*What the task requires*. Return every line of the following records word for word, in the same order.

*Working data*.
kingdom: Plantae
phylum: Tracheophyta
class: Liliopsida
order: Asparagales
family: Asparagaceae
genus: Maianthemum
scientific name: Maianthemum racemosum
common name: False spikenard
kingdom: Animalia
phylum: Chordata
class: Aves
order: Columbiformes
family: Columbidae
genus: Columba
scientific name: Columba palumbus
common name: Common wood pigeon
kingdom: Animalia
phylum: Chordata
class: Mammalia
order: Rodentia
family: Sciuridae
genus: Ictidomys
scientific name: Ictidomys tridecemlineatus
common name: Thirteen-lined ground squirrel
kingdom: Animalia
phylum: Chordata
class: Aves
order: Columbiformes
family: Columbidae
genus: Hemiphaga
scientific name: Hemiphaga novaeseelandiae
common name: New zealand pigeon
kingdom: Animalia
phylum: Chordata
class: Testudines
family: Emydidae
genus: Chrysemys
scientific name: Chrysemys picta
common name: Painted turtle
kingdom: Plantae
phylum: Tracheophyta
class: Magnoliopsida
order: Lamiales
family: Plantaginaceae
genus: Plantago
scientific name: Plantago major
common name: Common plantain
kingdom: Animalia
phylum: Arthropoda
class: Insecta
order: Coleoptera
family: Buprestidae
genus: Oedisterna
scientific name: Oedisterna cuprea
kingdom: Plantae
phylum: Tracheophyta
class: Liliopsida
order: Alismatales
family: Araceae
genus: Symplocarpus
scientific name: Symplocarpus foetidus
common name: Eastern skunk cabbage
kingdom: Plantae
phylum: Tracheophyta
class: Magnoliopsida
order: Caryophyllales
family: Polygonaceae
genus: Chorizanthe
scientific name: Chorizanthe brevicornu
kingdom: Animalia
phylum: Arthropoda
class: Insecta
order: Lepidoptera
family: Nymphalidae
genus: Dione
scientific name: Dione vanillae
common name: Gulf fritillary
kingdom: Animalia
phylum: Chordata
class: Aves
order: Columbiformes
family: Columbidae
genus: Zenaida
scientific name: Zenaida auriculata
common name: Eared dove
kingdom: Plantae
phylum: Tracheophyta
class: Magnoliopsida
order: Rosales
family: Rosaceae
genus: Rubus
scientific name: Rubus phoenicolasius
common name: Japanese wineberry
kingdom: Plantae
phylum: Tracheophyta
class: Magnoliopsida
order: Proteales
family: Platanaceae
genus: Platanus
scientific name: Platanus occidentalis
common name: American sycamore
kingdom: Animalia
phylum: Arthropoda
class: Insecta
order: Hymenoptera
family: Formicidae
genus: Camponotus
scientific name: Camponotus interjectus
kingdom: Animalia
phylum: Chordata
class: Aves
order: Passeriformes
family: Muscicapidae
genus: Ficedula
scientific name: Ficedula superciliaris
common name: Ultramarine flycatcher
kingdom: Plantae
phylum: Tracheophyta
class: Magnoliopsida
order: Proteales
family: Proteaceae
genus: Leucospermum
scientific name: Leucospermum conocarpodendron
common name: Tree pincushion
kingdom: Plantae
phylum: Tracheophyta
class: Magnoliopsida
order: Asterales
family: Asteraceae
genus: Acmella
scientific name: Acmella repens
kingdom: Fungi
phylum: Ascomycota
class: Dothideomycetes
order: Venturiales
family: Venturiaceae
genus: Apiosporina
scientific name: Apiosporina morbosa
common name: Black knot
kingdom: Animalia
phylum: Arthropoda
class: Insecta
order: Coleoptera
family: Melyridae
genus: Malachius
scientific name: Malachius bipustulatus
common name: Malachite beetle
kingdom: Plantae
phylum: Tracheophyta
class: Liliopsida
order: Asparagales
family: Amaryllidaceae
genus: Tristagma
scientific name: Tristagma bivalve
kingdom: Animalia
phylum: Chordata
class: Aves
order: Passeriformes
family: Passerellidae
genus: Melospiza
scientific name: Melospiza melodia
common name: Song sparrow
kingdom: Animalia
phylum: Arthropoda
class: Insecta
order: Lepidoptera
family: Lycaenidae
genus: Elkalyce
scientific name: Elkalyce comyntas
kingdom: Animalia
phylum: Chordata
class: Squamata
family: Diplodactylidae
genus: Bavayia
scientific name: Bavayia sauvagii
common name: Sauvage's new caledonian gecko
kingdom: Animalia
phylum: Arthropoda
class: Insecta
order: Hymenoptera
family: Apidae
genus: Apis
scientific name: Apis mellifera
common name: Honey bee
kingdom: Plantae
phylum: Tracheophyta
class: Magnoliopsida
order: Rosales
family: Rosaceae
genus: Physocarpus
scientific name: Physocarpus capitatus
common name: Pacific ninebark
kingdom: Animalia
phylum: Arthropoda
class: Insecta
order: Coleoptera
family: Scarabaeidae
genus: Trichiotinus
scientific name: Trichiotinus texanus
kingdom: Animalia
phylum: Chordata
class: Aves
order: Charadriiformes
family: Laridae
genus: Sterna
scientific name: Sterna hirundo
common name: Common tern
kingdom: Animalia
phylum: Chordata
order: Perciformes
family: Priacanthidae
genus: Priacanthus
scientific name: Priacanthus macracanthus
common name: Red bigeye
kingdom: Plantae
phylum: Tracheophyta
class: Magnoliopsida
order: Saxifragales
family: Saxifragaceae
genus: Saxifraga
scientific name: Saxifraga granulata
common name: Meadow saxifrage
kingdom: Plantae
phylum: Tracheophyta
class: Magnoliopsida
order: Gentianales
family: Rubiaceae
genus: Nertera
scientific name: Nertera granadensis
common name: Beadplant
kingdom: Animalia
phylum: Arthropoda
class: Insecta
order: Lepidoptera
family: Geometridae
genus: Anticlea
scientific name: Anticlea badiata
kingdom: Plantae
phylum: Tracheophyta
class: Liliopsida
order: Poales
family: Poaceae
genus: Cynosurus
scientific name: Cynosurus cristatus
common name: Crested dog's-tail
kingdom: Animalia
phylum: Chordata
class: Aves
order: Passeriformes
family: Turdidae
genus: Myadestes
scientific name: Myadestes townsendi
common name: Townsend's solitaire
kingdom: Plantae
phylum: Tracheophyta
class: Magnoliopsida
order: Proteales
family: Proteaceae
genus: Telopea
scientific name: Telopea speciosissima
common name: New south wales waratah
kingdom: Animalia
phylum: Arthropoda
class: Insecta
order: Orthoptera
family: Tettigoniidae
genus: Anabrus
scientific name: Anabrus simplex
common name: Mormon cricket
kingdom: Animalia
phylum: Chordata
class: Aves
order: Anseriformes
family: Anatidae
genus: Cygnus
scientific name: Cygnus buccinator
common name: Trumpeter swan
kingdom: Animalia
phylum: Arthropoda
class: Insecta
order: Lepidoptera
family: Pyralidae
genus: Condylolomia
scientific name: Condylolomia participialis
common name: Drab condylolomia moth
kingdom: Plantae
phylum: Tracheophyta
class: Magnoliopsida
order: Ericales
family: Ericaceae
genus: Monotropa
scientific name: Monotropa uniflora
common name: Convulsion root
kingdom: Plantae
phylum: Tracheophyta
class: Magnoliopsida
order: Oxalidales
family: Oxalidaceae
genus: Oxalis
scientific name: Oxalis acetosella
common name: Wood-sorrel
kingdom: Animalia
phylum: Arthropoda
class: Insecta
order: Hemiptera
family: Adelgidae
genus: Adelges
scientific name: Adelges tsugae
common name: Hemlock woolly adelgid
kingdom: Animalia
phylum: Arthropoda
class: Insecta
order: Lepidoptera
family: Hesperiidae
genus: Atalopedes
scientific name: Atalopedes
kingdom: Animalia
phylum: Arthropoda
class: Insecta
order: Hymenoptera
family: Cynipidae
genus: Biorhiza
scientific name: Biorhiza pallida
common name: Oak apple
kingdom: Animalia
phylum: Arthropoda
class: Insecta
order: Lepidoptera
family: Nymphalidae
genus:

*Task output*.
kingdom: Plantae
phylum: Tracheophyta
class: Liliopsida
order: Asparagales
family: Asparagaceae
genus: Maianthemum
scientific name: Maianthemum racemosum
common name: False spikenard
kingdom: Animalia
phylum: Chordata
class: Aves
order: Columbiformes
family: Columbidae
genus: Columba
scientific name: Columba palumbus
common name: Common wood pigeon
kingdom: Animalia
phylum: Chordata
class: Mammalia
order: Rodentia
family: Sciuridae
genus: Ictidomys
scientific name: Ictidomys tridecemlineatus
common name: Thirteen-lined ground squirrel
kingdom: Animalia
phylum: Chordata
class: Aves
order: Columbiformes
family: Columbidae
genus: Hemiphaga
scientific name: Hemiphaga novaeseelandiae
common name: New zealand pigeon
kingdom: Animalia
phylum: Chordata
class: Testudines
family: Emydidae
genus: Chrysemys
scientific name: Chrysemys picta
common name: Painted turtle
kingdom: Plantae
phylum: Tracheophyta
class: Magnoliopsida
order: Lamiales
family: Plantaginaceae
genus: Plantago
scientific name: Plantago major
common name: Common plantain
kingdom: Animalia
phylum: Arthropoda
class: Insecta
order: Coleoptera
family: Buprestidae
genus: Oedisterna
scientific name: Oedisterna cuprea
kingdom: Plantae
phylum: Tracheophyta
class: Liliopsida
order: Alismatales
family: Araceae
genus: Symplocarpus
scientific name: Symplocarpus foetidus
common name: Eastern skunk cabbage
kingdom: Plantae
phylum: Tracheophyta
class: Magnoliopsida
order: Caryophyllales
family: Polygonaceae
genus: Chorizanthe
scientific name: Chorizanthe brevicornu
kingdom: Animalia
phylum: Arthropoda
class: Insecta
order: Lepidoptera
family: Nymphalidae
genus: Dione
scientific name: Dione vanillae
common name: Gulf fritillary
kingdom: Animalia
phylum: Chordata
class: Aves
order: Columbiformes
family: Columbidae
genus: Zenaida
scientific name: Zenaida auriculata
common name: Eared dove
kingdom: Plantae
phylum: Tracheophyta
class: Magnoliopsida
order: Rosales
family: Rosaceae
genus: Rubus
scientific name: Rubus phoenicolasius
common name: Japanese wineberry
kingdom: Plantae
phylum: Tracheophyta
class: Magnoliopsida
order: Proteales
family: Platanaceae
genus: Platanus
scientific name: Platanus occidentalis
common name: American sycamore
kingdom: Animalia
phylum: Arthropoda
class: Insecta
order: Hymenoptera
family: Formicidae
genus: Camponotus
scientific name: Camponotus interjectus
kingdom: Animalia
phylum: Chordata
class: Aves
order: Passeriformes
family: Muscicapidae
genus: Ficedula
scientific name: Ficedula superciliaris
common name: Ultramarine flycatcher
kingdom: Plantae
phylum: Tracheophyta
class: Magnoliopsida
order: Proteales
family: Proteaceae
genus: Leucospermum
scientific name: Leucospermum conocarpodendron
common name: Tree pincushion
kingdom: Plantae
phylum: Tracheophyta
class: Magnoliopsida
order: Asterales
family: Asteraceae
genus: Acmella
scientific name: Acmella repens
kingdom: Fungi
phylum: Ascomycota
class: Dothideomycetes
order: Venturiales
family: Venturiaceae
genus: Apiosporina
scientific name: Apiosporina morbosa
common name: Black knot
kingdom: Animalia
phylum: Arthropoda
class: Insecta
order: Coleoptera
family: Melyridae
genus: Malachius
scientific name: Malachius bipustulatus
common name: Malachite beetle
kingdom: Plantae
phylum: Tracheophyta
class: Liliopsida
order: Asparagales
family: Amaryllidaceae
genus: Tristagma
scientific name: Tristagma bivalve
kingdom: Animalia
phylum: Chordata
class: Aves
order: Passeriformes
family: Passerellidae
genus: Melospiza
scientific name: Melospiza melodia
common name: Song sparrow
kingdom: Animalia
phylum: Arthropoda
class: Insecta
order: Lepidoptera
family: Lycaenidae
genus: Elkalyce
scientific name: Elkalyce comyntas
kingdom: Animalia
phylum: Chordata
class: Squamata
family: Diplodactylidae
genus: Bavayia
scientific name: Bavayia sauvagii
common name: Sauvage's new caledonian gecko
kingdom: Animalia
phylum: Arthropoda
class: Insecta
order: Hymenoptera
family: Apidae
genus: Apis
scientific name: Apis mellifera
common name: Honey bee
kingdom: Plantae
phylum: Tracheophyta
class: Magnoliopsida
order: Rosales
family: Rosaceae
genus: Physocarpus
scientific name: Physocarpus capitatus
common name: Pacific ninebark
kingdom: Animalia
phylum: Arthropoda
class: Insecta
order: Coleoptera
family: Scarabaeidae
genus: Trichiotinus
scientific name: Trichiotinus texanus
kingdom: Animalia
phylum: Chordata
class: Aves
order: Charadriiformes
family: Laridae
genus: Sterna
scientific name: Sterna hirundo
common name: Common tern
kingdom: Animalia
phylum: Chordata
order: Perciformes
family: Priacanthidae
genus: Priacanthus
scientific name: Priacanthus macracanthus
common name: Red bigeye
kingdom: Plantae
phylum: Tracheophyta
class: Magnoliopsida
order: Saxifragales
family: Saxifragaceae
genus: Saxifraga
scientific name: Saxifraga granulata
common name: Meadow saxifrage
kingdom: Plantae
phylum: Tracheophyta
class: Magnoliopsida
order: Gentianales
family: Rubiaceae
genus: Nertera
scientific name: Nertera granadensis
common name: Beadplant
kingdom: Animalia
phylum: Arthropoda
class: Insecta
order: Lepidoptera
family: Geometridae
genus: Anticlea
scientific name: Anticlea badiata
kingdom: Plantae
phylum: Tracheophyta
class: Liliopsida
order: Poales
family: Poaceae
genus: Cynosurus
scientific name: Cynosurus cristatus
common name: Crested dog's-tail
kingdom: Animalia
phylum: Chordata
class: Aves
order: Passeriformes
family: Turdidae
genus: Myadestes
scientific name: Myadestes townsendi
common name: Townsend's solitaire
kingdom: Plantae
phylum: Tracheophyta
class: Magnoliopsida
order: Proteales
family: Proteaceae
genus: Telopea
scientific name: Telopea speciosissima
common name: New south wales waratah
kingdom: Animalia
phylum: Arthropoda
class: Insecta
order: Orthoptera
family: Tettigoniidae
genus: Anabrus
scientific name: Anabrus simplex
common name: Mormon cricket
kingdom: Animalia
phylum: Chordata
class: Aves
order: Anseriformes
family: Anatidae
genus: Cygnus
scientific name: Cygnus buccinator
common name: Trumpeter swan
kingdom: Animalia
phylum: Arthropoda
class: Insecta
order: Lepidoptera
family: Pyralidae
genus: Condylolomia
scientific name: Condylolomia participialis
common name: Drab condylolomia moth
kingdom: Plantae
phylum: Tracheophyta
class: Magnoliopsida
order: Ericales
family: Ericaceae
genus: Monotropa
scientific name: Monotropa uniflora
common name: Convulsion root
kingdom: Plantae
phylum: Tracheophyta
class: Magnoliopsida
order: Oxalidales
family: Oxalidaceae
genus: Oxalis
scientific name: Oxalis acetosella
common name: Wood-sorrel
kingdom: Animalia
phylum: Arthropoda
class: Insecta
order: Hemiptera
family: Adelgidae
genus: Adelges
scientific name: Adelges tsugae
common name: Hemlock woolly adelgid
kingdom: Animalia
phylum: Arthropoda
class: Insecta
order: Lepidoptera
family: Hesperiidae
genus: Atalopedes
scientific name: Atalopedes
kingdom: Animalia
phylum: Arthropoda
class: Insecta
order: Hymenoptera
family: Cynipidae
genus: Biorhiza
scientific name: Biorhiza pallida
common name: Oak apple
kingdom: Animalia
phylum: Arthropoda
class: Insecta
order: Lepidoptera
family: Nymphalidae
genus:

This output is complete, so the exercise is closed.